───── EXERCISE MATERIAL

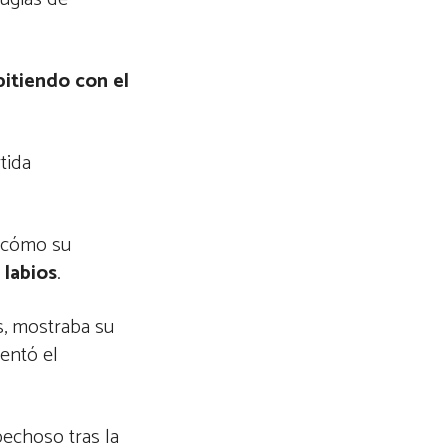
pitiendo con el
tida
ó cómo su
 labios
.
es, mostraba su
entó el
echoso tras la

──────────
───── EXERCISE MATERIAL

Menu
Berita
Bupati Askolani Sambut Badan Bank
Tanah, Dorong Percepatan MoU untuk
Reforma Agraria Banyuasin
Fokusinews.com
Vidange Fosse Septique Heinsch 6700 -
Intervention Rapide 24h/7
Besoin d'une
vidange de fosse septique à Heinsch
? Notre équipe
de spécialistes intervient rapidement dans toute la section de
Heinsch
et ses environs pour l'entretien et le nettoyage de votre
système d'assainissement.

──────────
───── EXERCISE MATERIAL

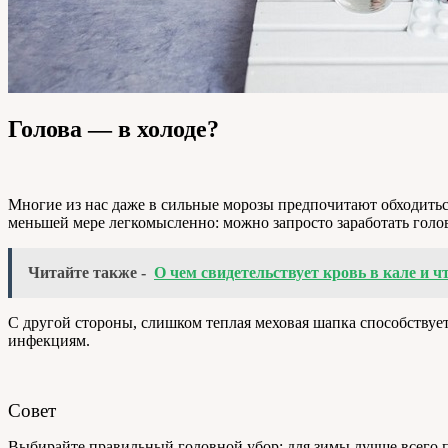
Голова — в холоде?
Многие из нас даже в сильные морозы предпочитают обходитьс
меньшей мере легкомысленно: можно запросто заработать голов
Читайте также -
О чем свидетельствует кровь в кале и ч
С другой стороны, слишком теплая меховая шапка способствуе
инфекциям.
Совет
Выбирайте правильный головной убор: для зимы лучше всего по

──────────

Given the data above, transcribe exactly the lines from the one containing "Tanah, Dorong Percepatan MoU untuk" down to the one containing "système d'assainissement.", and no others.

Tanah, Dorong Percepatan MoU untuk
Reforma Agraria Banyuasin
Fokusinews.com
Vidange Fosse Septique Heinsch 6700 -
Intervention Rapide 24h/7
Besoin d'une
vidange de fosse septique à Heinsch
? Notre équipe
de spécialistes intervient rapidement dans toute la section de
Heinsch
et ses environs pour l'entretien et le nettoyage de votre
système d'assainissement.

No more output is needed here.